### What is required
Whichever lines include the word "sections", copy them as they appear in the data.

### Exercise data
%%

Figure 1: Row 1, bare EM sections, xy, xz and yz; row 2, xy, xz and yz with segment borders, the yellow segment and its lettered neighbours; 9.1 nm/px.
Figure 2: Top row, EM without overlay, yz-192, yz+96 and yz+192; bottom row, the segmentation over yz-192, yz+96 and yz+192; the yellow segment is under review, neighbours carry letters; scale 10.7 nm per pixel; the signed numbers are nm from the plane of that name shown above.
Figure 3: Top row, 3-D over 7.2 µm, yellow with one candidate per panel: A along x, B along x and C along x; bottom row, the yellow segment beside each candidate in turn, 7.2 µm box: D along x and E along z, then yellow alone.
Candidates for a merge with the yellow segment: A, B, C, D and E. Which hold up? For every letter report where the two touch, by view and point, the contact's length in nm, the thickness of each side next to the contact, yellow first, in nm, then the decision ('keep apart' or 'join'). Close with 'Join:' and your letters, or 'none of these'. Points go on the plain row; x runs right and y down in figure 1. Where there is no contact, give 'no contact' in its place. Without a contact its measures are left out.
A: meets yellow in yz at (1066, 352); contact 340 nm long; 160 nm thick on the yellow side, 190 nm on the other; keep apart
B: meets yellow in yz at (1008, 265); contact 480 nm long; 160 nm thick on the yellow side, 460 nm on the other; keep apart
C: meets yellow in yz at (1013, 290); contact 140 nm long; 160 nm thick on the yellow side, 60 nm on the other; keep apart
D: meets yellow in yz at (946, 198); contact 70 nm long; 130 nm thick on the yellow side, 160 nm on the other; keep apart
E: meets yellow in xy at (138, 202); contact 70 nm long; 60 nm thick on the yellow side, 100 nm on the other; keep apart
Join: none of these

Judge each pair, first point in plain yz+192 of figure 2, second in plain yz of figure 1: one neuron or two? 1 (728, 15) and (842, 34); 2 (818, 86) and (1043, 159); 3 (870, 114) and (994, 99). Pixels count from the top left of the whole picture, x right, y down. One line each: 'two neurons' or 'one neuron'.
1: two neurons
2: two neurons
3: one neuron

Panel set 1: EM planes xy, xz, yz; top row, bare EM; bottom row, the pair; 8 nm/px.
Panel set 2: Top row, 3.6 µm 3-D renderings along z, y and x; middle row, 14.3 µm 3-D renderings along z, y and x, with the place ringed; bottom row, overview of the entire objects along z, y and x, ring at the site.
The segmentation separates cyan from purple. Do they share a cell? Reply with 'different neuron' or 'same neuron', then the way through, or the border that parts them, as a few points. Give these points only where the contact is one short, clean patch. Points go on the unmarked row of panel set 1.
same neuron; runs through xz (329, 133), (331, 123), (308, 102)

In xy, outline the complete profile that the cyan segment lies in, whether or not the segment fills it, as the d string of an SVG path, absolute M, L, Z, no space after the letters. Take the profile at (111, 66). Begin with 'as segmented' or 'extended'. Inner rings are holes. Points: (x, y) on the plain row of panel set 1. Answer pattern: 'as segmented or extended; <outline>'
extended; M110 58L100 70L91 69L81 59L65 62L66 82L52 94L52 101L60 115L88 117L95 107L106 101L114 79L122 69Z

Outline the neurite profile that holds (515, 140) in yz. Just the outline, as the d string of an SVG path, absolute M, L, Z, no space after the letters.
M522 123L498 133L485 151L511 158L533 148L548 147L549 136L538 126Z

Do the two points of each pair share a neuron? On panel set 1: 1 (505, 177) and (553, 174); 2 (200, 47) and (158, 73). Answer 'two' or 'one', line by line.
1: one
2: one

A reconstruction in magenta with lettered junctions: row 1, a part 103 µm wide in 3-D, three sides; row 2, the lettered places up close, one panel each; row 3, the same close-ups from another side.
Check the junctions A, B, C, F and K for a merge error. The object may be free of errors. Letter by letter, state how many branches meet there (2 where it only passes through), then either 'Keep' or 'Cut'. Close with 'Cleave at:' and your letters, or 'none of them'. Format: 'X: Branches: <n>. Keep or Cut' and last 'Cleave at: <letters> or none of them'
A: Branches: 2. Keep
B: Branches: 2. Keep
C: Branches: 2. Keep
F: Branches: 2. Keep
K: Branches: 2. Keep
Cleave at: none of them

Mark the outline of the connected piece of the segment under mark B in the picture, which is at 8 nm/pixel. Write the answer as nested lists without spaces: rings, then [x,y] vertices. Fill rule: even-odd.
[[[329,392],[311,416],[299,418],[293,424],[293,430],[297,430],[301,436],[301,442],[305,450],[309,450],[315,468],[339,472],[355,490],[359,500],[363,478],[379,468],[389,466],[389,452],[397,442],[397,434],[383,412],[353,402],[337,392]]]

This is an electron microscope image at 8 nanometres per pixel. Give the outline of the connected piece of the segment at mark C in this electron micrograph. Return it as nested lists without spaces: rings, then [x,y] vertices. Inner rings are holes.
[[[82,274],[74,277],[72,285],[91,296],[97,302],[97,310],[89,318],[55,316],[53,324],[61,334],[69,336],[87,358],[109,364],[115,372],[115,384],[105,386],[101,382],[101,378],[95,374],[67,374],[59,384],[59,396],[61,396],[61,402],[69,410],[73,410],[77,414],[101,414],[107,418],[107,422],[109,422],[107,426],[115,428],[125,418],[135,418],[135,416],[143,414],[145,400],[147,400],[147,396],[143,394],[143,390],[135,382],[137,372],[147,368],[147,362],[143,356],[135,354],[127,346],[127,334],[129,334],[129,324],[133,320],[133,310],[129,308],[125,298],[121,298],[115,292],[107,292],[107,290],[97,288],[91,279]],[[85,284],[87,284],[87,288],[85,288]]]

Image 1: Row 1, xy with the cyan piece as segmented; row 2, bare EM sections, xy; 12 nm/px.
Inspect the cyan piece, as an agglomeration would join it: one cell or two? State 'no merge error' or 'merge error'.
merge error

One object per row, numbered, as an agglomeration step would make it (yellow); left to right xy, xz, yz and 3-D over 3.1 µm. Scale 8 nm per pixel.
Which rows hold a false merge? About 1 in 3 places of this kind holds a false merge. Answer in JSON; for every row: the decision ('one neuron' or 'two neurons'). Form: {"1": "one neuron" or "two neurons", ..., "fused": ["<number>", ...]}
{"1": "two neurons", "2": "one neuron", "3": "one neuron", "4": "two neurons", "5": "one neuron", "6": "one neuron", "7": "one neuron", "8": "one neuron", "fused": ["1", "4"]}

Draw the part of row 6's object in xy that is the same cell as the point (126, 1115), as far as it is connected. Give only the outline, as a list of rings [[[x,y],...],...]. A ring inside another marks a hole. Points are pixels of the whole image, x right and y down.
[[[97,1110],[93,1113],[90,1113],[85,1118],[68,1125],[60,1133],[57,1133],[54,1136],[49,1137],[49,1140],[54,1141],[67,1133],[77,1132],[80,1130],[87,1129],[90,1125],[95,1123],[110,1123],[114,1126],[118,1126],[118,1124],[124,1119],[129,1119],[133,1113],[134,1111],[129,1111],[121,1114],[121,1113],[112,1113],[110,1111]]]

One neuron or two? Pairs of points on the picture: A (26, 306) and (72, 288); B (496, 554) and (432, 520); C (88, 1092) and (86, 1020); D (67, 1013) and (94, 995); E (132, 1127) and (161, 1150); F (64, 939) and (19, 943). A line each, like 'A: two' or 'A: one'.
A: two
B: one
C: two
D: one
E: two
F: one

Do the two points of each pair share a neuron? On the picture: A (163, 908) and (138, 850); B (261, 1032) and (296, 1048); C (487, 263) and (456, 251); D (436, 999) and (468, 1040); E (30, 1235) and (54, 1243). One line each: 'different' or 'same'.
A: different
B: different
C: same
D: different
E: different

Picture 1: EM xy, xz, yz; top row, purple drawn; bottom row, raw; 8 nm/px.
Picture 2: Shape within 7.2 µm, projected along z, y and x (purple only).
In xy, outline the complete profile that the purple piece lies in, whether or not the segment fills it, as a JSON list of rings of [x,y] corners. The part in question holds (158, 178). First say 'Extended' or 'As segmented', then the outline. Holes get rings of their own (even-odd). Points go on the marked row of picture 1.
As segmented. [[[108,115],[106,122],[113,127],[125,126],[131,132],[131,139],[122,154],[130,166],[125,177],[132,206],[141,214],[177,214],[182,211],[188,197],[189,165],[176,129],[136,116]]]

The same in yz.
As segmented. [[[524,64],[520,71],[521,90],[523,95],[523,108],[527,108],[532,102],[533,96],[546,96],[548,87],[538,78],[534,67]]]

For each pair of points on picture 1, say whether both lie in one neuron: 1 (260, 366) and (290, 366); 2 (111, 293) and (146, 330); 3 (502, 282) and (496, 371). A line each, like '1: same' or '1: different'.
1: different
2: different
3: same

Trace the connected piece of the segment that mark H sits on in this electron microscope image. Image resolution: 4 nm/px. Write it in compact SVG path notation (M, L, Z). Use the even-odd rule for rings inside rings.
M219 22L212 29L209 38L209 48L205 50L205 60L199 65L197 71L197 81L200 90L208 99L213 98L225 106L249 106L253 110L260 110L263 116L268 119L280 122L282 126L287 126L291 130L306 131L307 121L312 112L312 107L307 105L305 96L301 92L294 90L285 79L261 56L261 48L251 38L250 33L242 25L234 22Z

%%

### Solution below
Figure 1: Row 1, bare EM sections, xy, xz and yz; row 2, xy, xz and yz with segment borders, the yellow segment and its lettered neighbours; 9.1 nm/px.
Image 1: Row 1, xy with the cyan piece as segmented; row 2, bare EM sections, xy; 12 nm/px.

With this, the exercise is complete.